═══ MATERIAL FOR THE TASK ═══
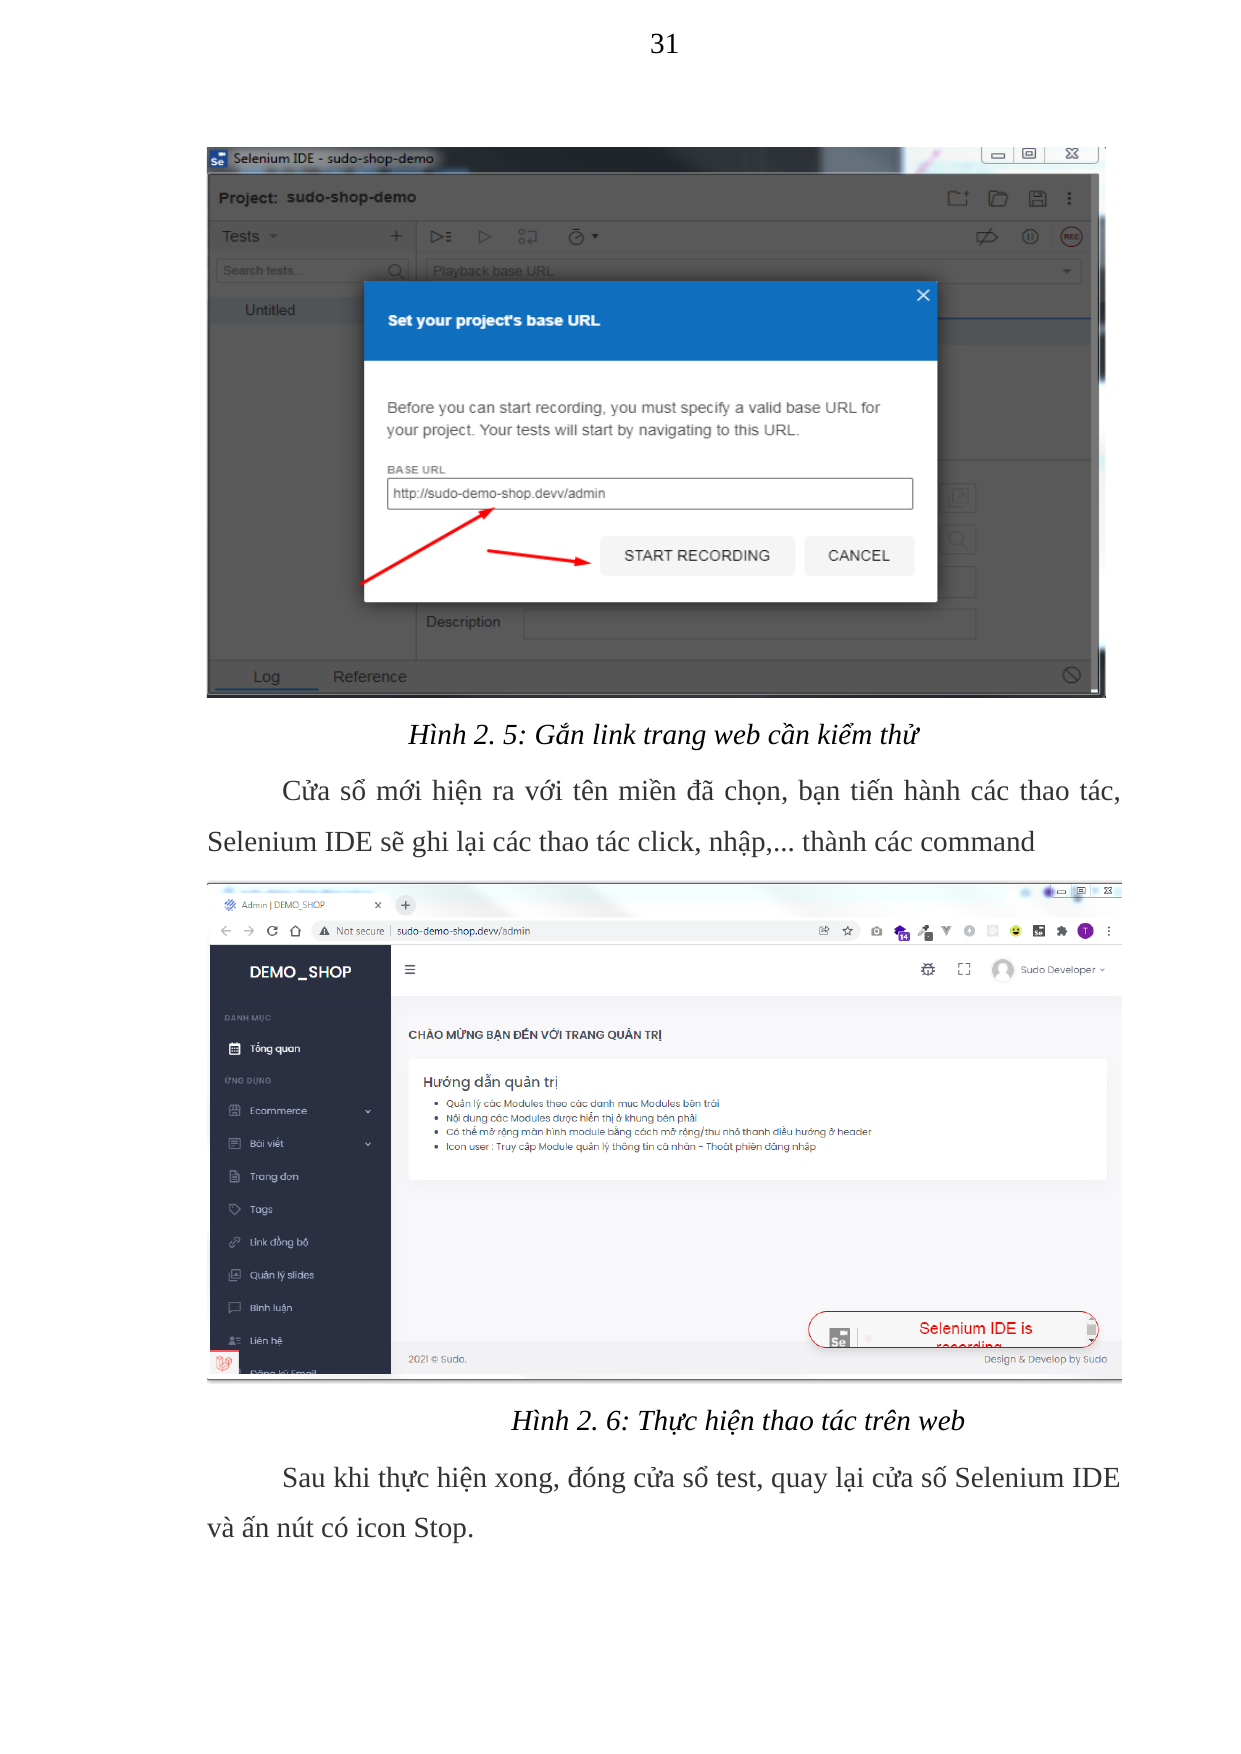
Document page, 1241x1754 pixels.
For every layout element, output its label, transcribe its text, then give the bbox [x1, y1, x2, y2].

text Sau khi thực hiện xong, đóng cửa sổ test, quay lại cửa số Selenium IDE và ấn nút có icon Stop. [207, 1460, 1122, 1544]
text Cửa sổ mới hiện ra với tên miền đã chọn, bạn tiến hành các thao tác, Selenium IDE sẽ ghi lại các thao tác click, nhập,... thành các command [207, 773, 1122, 857]
picture [206, 880, 1122, 1384]
picture [206, 147, 1106, 698]
text Hình 2. 6: Thực hiện thao tác trên web [282, 1403, 1122, 1437]
text Hình 2. 5: Gắn link trang web cần kiểm thử [207, 717, 1122, 750]
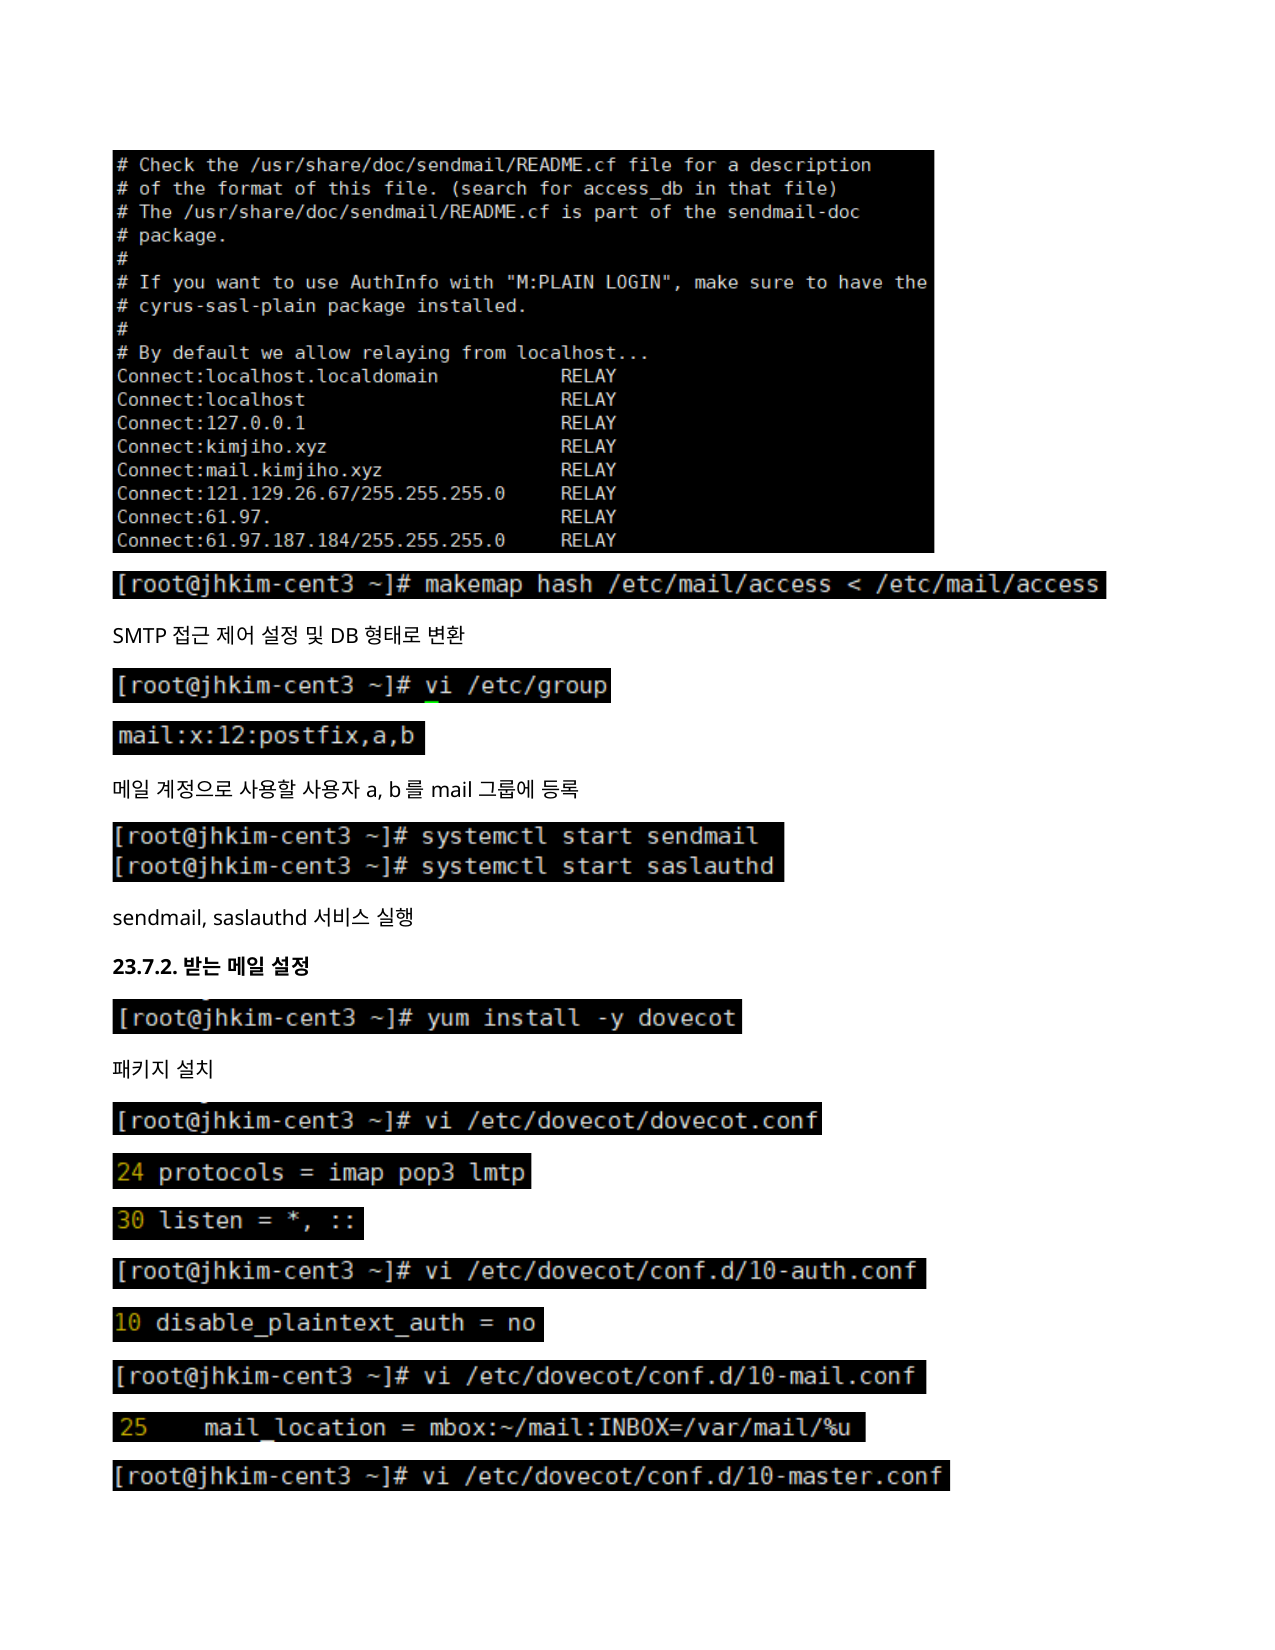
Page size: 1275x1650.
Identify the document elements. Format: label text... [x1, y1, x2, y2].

subtitle 23.7.2. 받는 메일 설정 [112, 950, 1162, 981]
picture [112, 1258, 927, 1289]
picture [112, 1360, 927, 1394]
text 패키지 설치 [112, 1053, 1162, 1083]
picture [112, 822, 785, 882]
text SMTP 접근 제어 설정 및 DB 형태로 변환 [112, 619, 1162, 649]
picture [112, 1207, 364, 1240]
picture [112, 150, 935, 553]
picture [112, 1460, 951, 1491]
picture [112, 1307, 544, 1342]
picture [112, 1102, 822, 1135]
picture [112, 668, 611, 703]
picture [112, 571, 1107, 599]
text sendmail, saslauthd 서비스 실행 [112, 901, 1162, 931]
picture [112, 999, 743, 1034]
text 메일 계정으로 사용할 사용자 a, b를 mail 그룹에 등록 [112, 773, 1162, 804]
picture [112, 1412, 866, 1442]
picture [112, 721, 426, 755]
picture [112, 1153, 532, 1189]
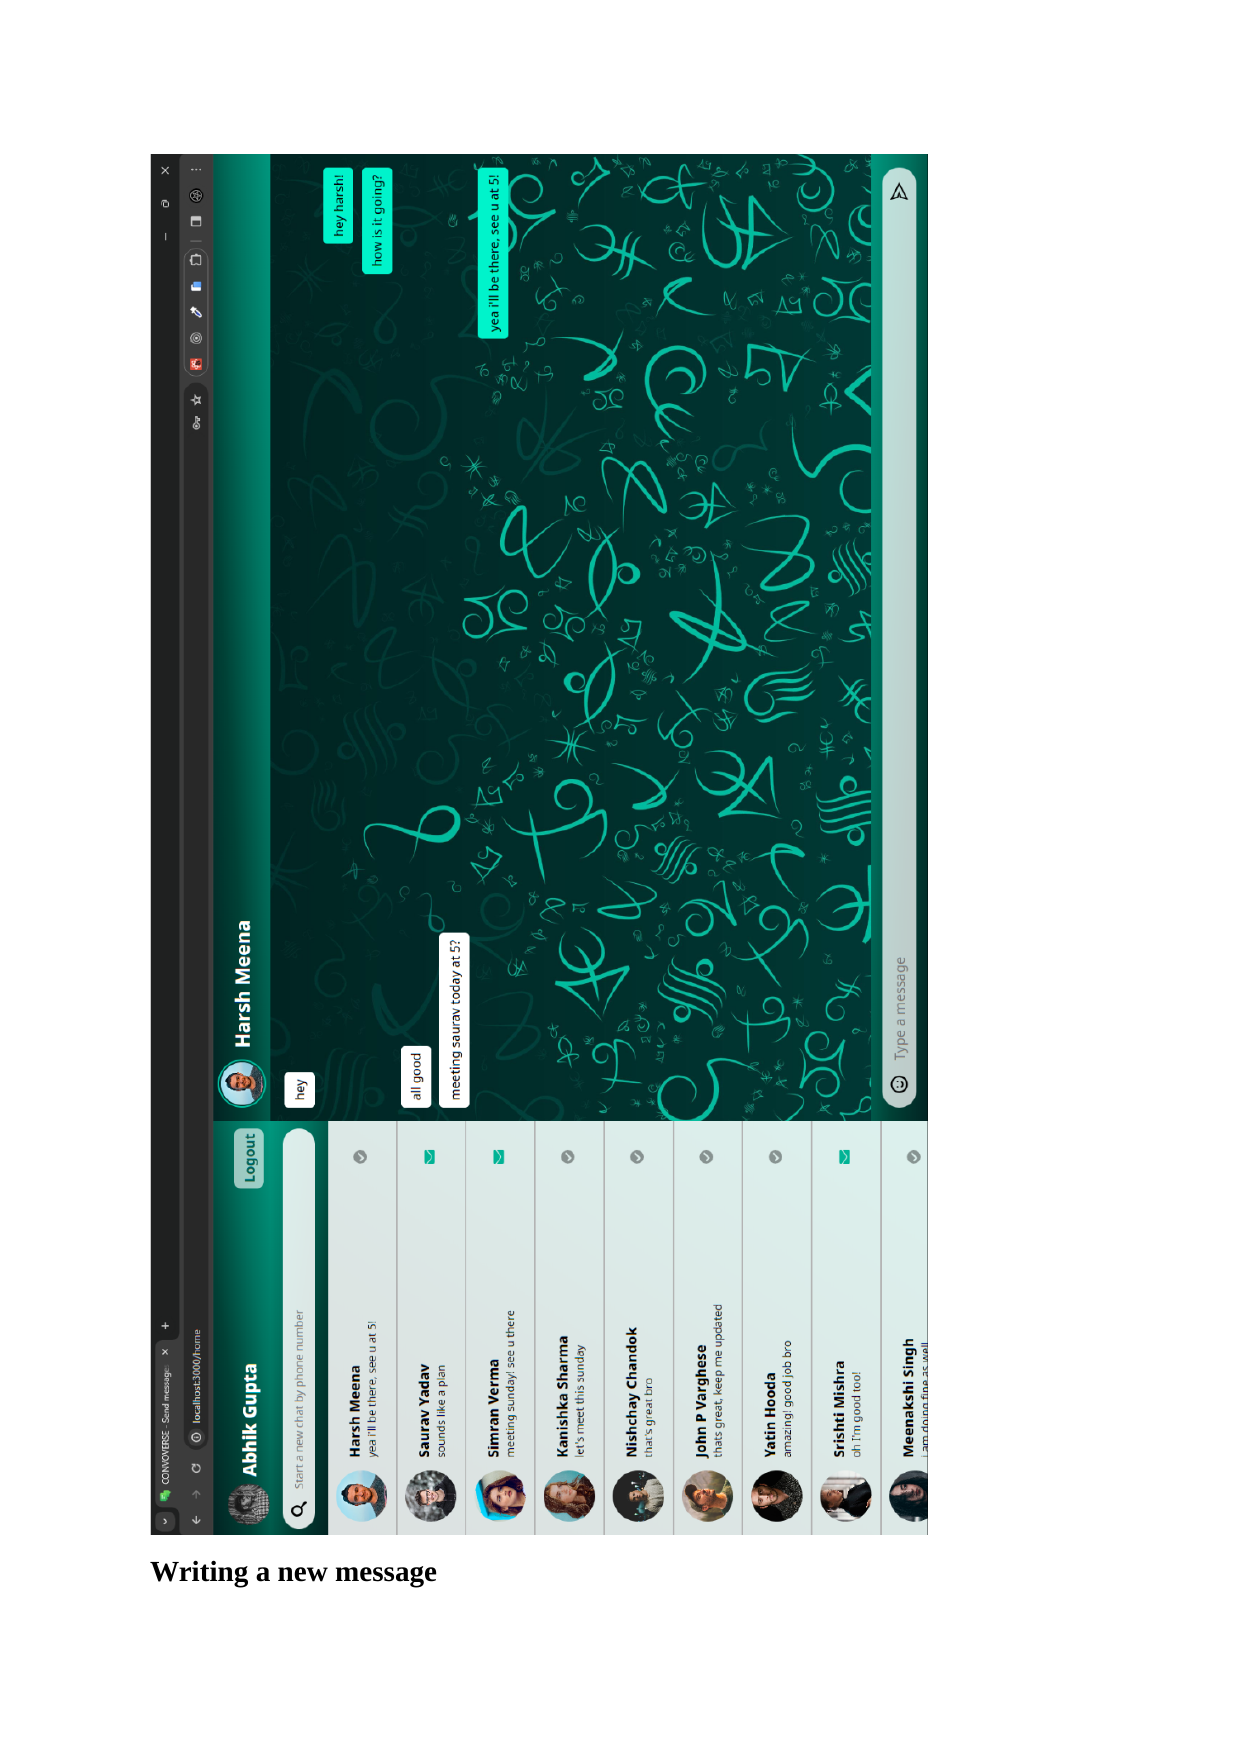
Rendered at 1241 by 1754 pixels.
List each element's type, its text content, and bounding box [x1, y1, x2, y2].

text Writing a new message [150, 1554, 1090, 1587]
picture [151, 155, 928, 1535]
═══
• [TASK DIRECTIONS]
From the line containing "Rendered at 1241 by 1754 pixels." down to the last line of the data, transcribe every line exactly; nothing else should appear.

• [ANSWER FOR THIS EXERCISE]
Rendered at 1241 by 1754 pixels.
List each element's type, its text content, and bounding box [x1, y1, x2, y2].

text Writing a new message [150, 1554, 1090, 1587]
picture [151, 155, 928, 1535]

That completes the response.